Indian company delivers Gaganyaan fairing and high altitude launch abort motor to ISRO

Capitalism in space: The Indian private company, Hindustan Aeronautics Limited, yesterday delivered to India’s space agency ISRO the fairing and high altitude launch abort motor that will be used in Gaganyaan, that nation’s first manned spaceflight.

Though the article at the link does not say so, the fairings and abort motor will likely be used in one of two unmanned launch abort test flights ISRO intends to do before the actual manned mission, now set for sometime in ’24.

Hindustan Aeronautics is also a space company in India that will require watching. It not only built these major components for Gaganyaan, it also has built major components for India’s PSLV and GSLV rockets. It would not surprise me if the company eventually decides to build its own rocket, assuming the India government loosens the stranglehold it presently has over space and lets private companies compete against its government space operations. It was a similar stranglehold by NASA from the 1970s to the 2000s that squelched competition and innovation from the American private aerospace industry. When that ended, the renaissance in commercial space finally could begin.

UPDATE: It appears I was in error assuming Hindustan Aeronauts was a private company, as it is owned by the Indian government. I have edited the post above to reflect this. It appears the stranglehold the government has over India’s aerospace industry is no closer to loosening.

ISRO hires company to build future PSLV rockets

Capitalism in space: For the first time, India’s space agency ISRO is about to hire a private company to build five PSLV rockets, rather than supervise the construction in-house.

Hindustan Aeronautics Limited (HAL) and L&T consortium has emerged as the lowest bidder to make 5 Polar Space Launch Vehicles (PSLVs) for ISRO. “The company is the lead partner with L&T sharing the work. Other vendors too will be involved with the consortium in the manufacturing of the launch vehicles (LVs). However, the contract is yet to be formalised/ awarded,” HAL said in a statement.

If all goes as planned, the first rockets will be delivered late in ’24.

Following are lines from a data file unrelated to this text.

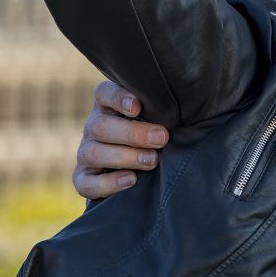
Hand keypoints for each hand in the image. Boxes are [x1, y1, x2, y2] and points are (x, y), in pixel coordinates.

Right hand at [73, 80, 167, 199]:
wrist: (139, 171)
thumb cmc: (154, 134)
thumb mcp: (157, 118)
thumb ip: (165, 109)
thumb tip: (191, 104)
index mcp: (108, 105)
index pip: (104, 93)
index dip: (118, 98)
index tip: (137, 106)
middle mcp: (93, 127)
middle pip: (101, 125)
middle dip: (133, 133)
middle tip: (161, 138)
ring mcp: (85, 153)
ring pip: (94, 153)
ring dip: (125, 156)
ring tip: (152, 161)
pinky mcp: (83, 178)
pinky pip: (87, 183)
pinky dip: (108, 183)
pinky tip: (131, 180)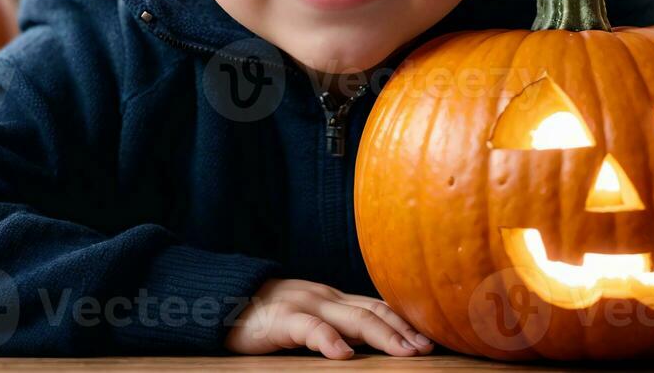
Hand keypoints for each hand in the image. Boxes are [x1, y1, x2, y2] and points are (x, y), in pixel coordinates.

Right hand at [225, 278, 433, 359]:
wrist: (223, 300)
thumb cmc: (268, 315)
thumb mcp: (309, 316)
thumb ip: (336, 325)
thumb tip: (372, 343)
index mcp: (334, 298)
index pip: (378, 306)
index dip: (405, 322)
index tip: (430, 339)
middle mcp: (326, 297)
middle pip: (374, 311)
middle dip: (404, 331)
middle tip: (427, 350)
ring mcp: (306, 304)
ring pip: (352, 317)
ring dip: (382, 336)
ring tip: (404, 353)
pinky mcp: (282, 319)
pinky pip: (309, 328)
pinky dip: (328, 340)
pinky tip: (342, 355)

This contract changes less than it seems, though it is a step in the right direction. ISRO has for years hired private subcontractors to build its rockets and components. What is different now is that it appears that HAL is now the lead contractor, not ISRO. HAL however does not appear to own the rockets it builds, and thus will not be able to build more to sell launches to others. Until this happens, India’s space industry will remain wholly government run.